Marie’s job hunt, that is. At the beginning of the week, I got a call in the library from a rather panicky Marie. She had been called in at short notice to interview – in English – for the handbag firm Coach, and wanted a dry run of her self-introduction before her interview began in half an hour. At one point, a momentary confusion between the words ‘impress’ and ‘express’ resulted in what I thought was an accidentally brilliant summary of the fashion industry: “I want to work in fashion because fashion is how people impress themselves”.
Over a bite another night, Marie wasn’t hopeful: the interview had only lasted ten minutes, with Expo-worthy queues of applicants outside. She’s had six job interviews so far. And that very day, she took two maths exams – with more of both interviews and exams to come. Nor is the summer holidays any longer a light at the end of the tunnel: Marie hopes to begin work as soon as she graduates. It’s a hard knock life.
I told her over dinner of what Ben had done: strike it on his own with an online shop on Taobao. Ah yes, she responded: lots of Beida students do that in their free time – and made a fair profit off it. But as a full-time enterprise? She couldn’t imagine it. No security. She wanted two things for herself: a good job, and to be in the same town as her roommate and best friend. Which means disappointing her mum and dad, who – like all mums and dads – are encouraging her to take a job in her home province of Yunnan.

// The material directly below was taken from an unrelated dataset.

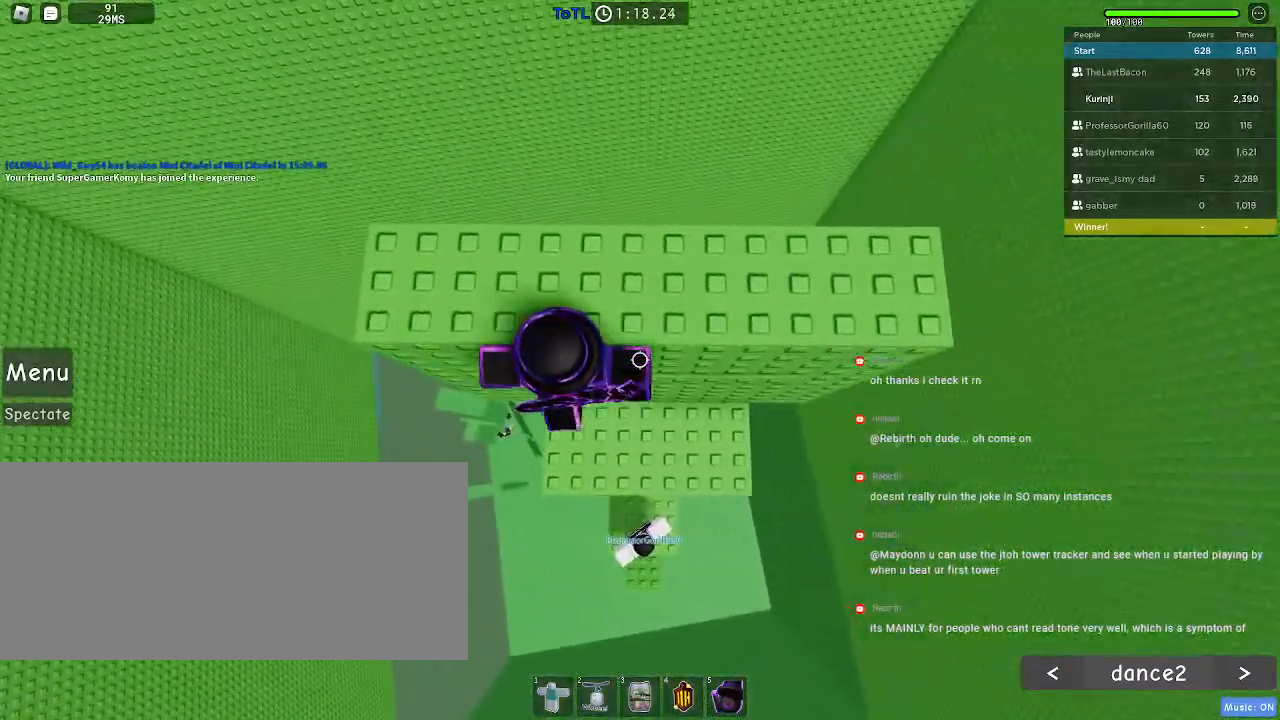
{"keys": [], "mouse": [], "events": [[34, "space", "down"], [134, "space", "up"], [184, "w", "down"], [250, "a", "down"], [367, "a", "up"], [384, "w", "up"]]}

Another disappointment was that Marie didn’t get the job at the Japanese interior decoration company, Epco (see my earlier post linked at the top). Instead, they hired two boys. I asked if she thought there was anything sexist about their choice. No, she said, because “it is a technology job” – and boys are considered better at tech. Then she paused for a moment, as if the thought had just occurred to her: “but my subject is also technology”. So isn’t choosing boys over girl sexist? A briefer pause. “Maybe.”